[Stored items]
━━━━━━━━

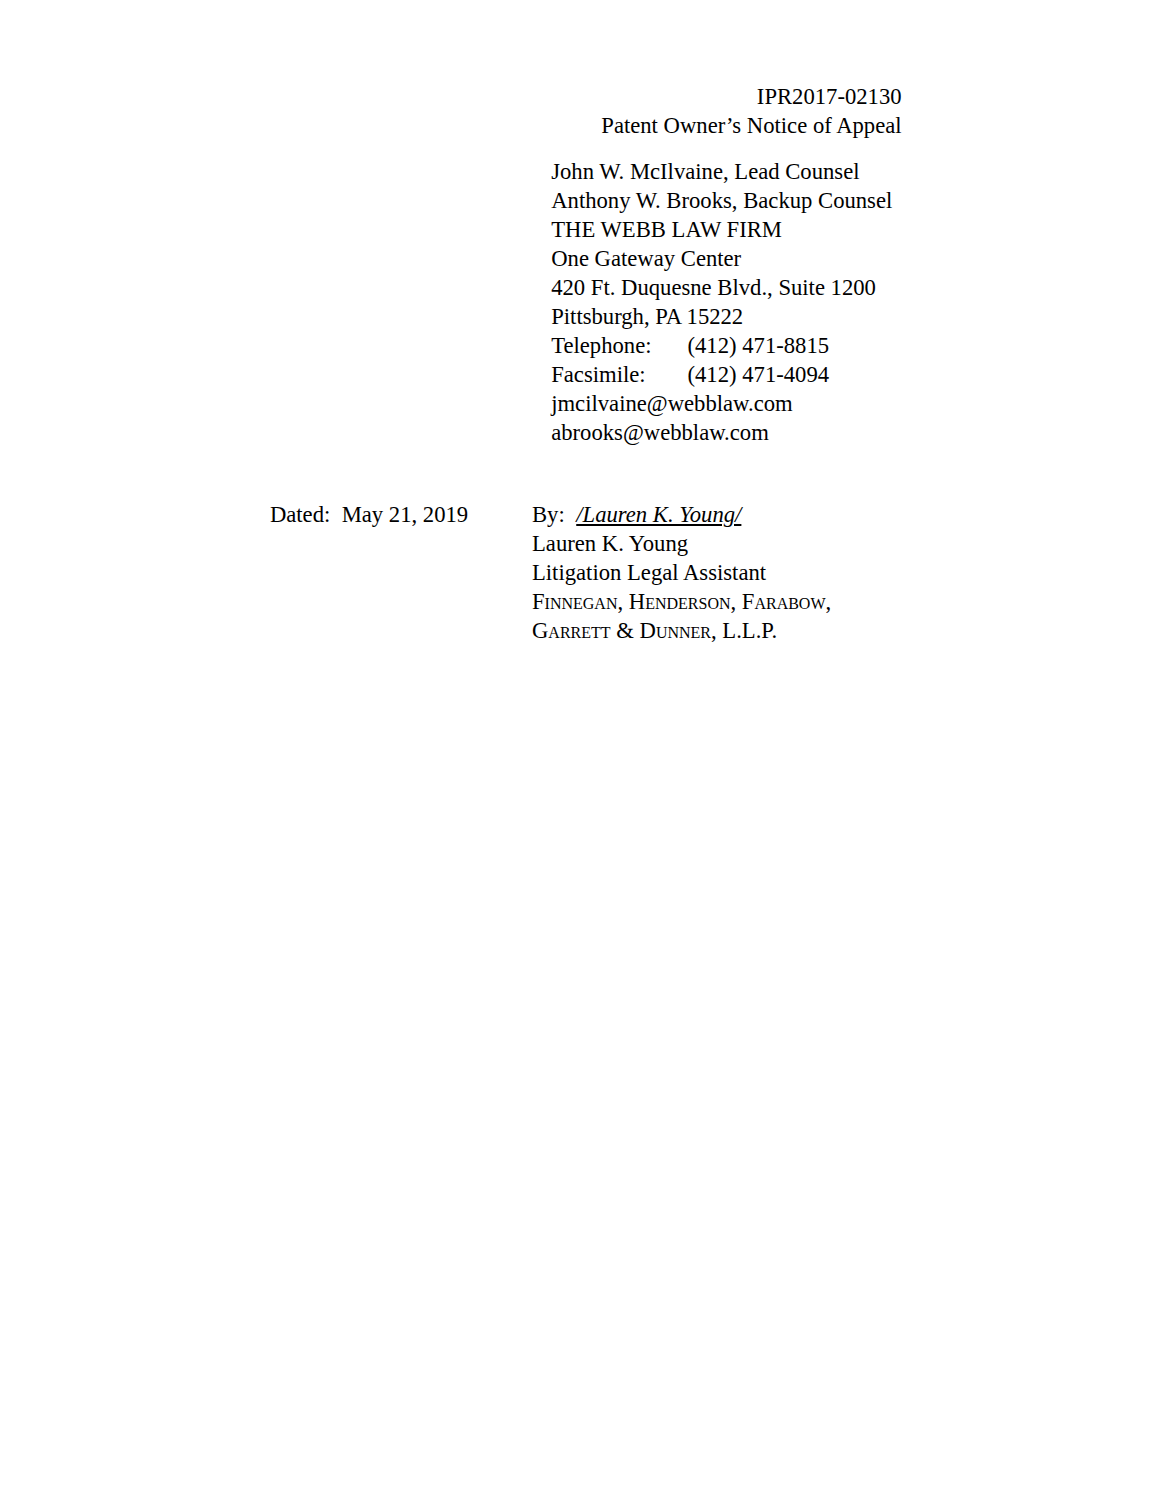IPR2017-02130
Patent Owner’s Notice of Appeal
John W. McIlvaine, Lead Counsel
Anthony W. Brooks, Backup Counsel
THE WEBB LAW FIRM
One Gateway Center
420 Ft. Duquesne Blvd., Suite 1200
Pittsburgh, PA 15222
Telephone:(412) 471-8815
Facsimile:(412) 471-4094
jmcilvaine@webblaw.com
abrooks@webblaw.com
Dated: May 21, 2019
By:/Lauren K. Young/
Lauren K. Young
Litigation Legal Assistant
Finnegan, Henderson, Farabow,
Garrett & Dunner, L.L.P.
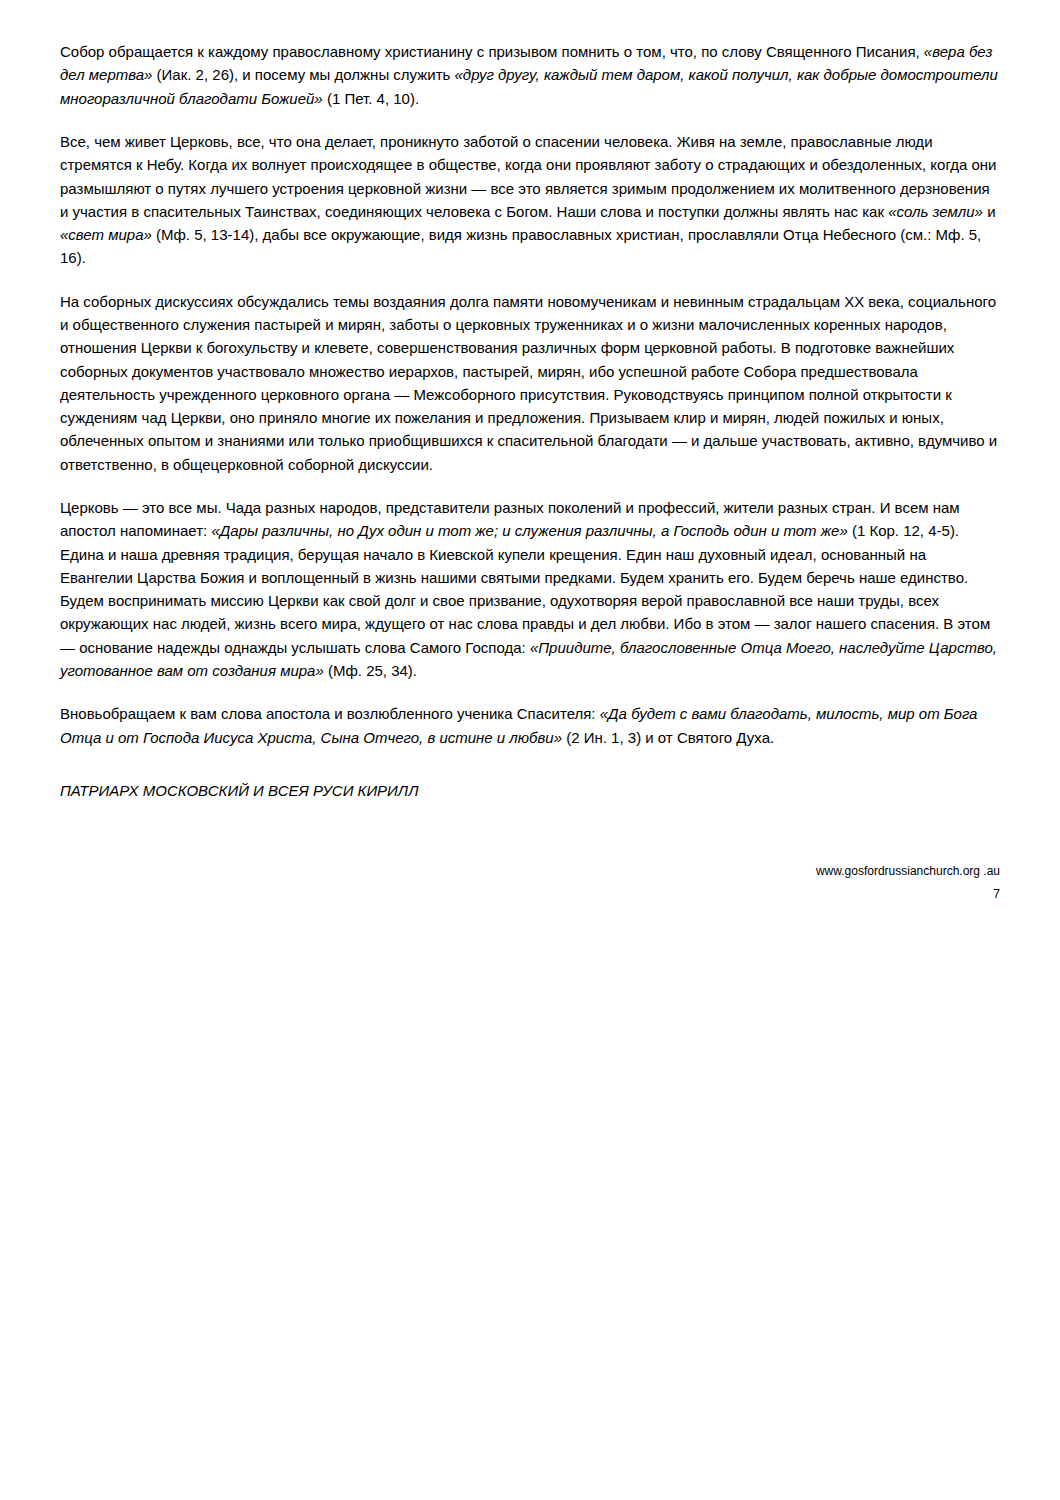Собор обращается к каждому православному христианину с призывом помнить о том, что, по слову Священного Писания, «вера без дел мертва» (Иак. 2, 26), и посему мы должны служить «друг другу, каждый тем даром, какой получил, как добрые домостроители многоразличной благодати Божией» (1 Пет. 4, 10).
Все, чем живет Церковь, все, что она делает, проникнуто заботой о спасении человека. Живя на земле, православные люди стремятся к Небу. Когда их волнует происходящее в обществе, когда они проявляют заботу о страдающих и обездоленных, когда они размышляют о путях лучшего устроения церковной жизни — все это является зримым продолжением их молитвенного дерзновения и участия в спасительных Таинствах, соединяющих человека с Богом. Наши слова и поступки должны являть нас как «соль земли» и «свет мира» (Мф. 5, 13-14), дабы все окружающие, видя жизнь православных христиан, прославляли Отца Небесного (см.: Мф. 5, 16).
На соборных дискуссиях обсуждались темы воздаяния долга памяти новомученикам и невинным страдальцам XX века, социального и общественного служения пастырей и мирян, заботы о церковных труженниках и о жизни малочисленных коренных народов, отношения Церкви к богохульству и клевете, совершенствования различных форм церковной работы. В подготовке важнейших соборных документов участвовало множество иерархов, пастырей, мирян, ибо успешной работе Собора предшествовала деятельность учрежденного церковного органа — Межсоборного присутствия. Руководствуясь принципом полной открытости к суждениям чад Церкви, оно приняло многие их пожелания и предложения. Призываем клир и мирян, людей пожилых и юных, облеченных опытом и знаниями или только приобщившихся к спасительной благодати — и дальше участвовать, активно, вдумчиво и ответственно, в общецерковной соборной дискуссии.
Церковь — это все мы. Чада разных народов, представители разных поколений и профессий, жители разных стран. И всем нам апостол напоминает: «Дары различны, но Дух один и тот же; и служения различны, а Господь один и тот же» (1 Кор. 12, 4-5). Едина и наша древняя традиция, берущая начало в Киевской купели крещения. Един наш духовный идеал, основанный на Евангелии Царства Божия и воплощенный в жизнь нашими святыми предками. Будем хранить его. Будем беречь наше единство. Будем воспринимать миссию Церкви как свой долг и свое призвание, одухотворяя верой православной все наши труды, всех окружающих нас людей, жизнь всего мира, ждущего от нас слова правды и дел любви. Ибо в этом — залог нашего спасения. В этом — основание надежды однажды услышать слова Самого Господа: «Приидите, благословенные Отца Моего, наследуйте Царство, уготованное вам от создания мира» (Мф. 25, 34).
Вновьобращаем к вам слова апостола и возлюбленного ученика Спасителя: «Да будет с вами благодать, милость, мир от Бога Отца и от Господа Иисуса Христа, Сына Отчего, в истине и любви» (2 Ин. 1, 3) и от Святого Духа.
ПАТРИАРХ МОСКОВСКИЙ И ВСЕЯ РУСИ КИРИЛЛ
www.gosfordrussianchurch.org .au 7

━━━━━━━━

In the entries above, find the line containing "Facsimile:(412) 471-4094" and the line containing "Все, чем живет", then copy both and every line between them exactly, without any picture.

Facsimile:(412) 471-4094
jmcilvaine@webblaw.com
abrooks@webblaw.com
Dated: May 21, 2019
By:/Lauren K. Young/
Lauren K. Young
Litigation Legal Assistant
Finnegan, Henderson, Farabow,
Garrett & Dunner, L.L.P.
Собор обращается к каждому православному христианину с призывом помнить о том, что, по слову Священного Писания, «вера без дел мертва» (Иак. 2, 26), и посему мы должны служить «друг другу, каждый тем даром, какой получил, как добрые домостроители многоразличной благодати Божией» (1 Пет. 4, 10).
Все, чем живет Церковь, все, что она делает, проникнуто заботой о спасении человека. Живя на земле, православные люди стремятся к Небу. Когда их волнует происходящее в обществе, когда они проявляют заботу о страдающих и обездоленных, когда они размышляют о путях лучшего устроения церковной жизни — все это является зримым продолжением их молитвенного дерзновения и участия в спасительных Таинствах, соединяющих человека с Богом. Наши слова и поступки должны являть нас как «соль земли» и «свет мира» (Мф. 5, 13-14), дабы все окружающие, видя жизнь православных христиан, прославляли Отца Небесного (см.: Мф. 5, 16).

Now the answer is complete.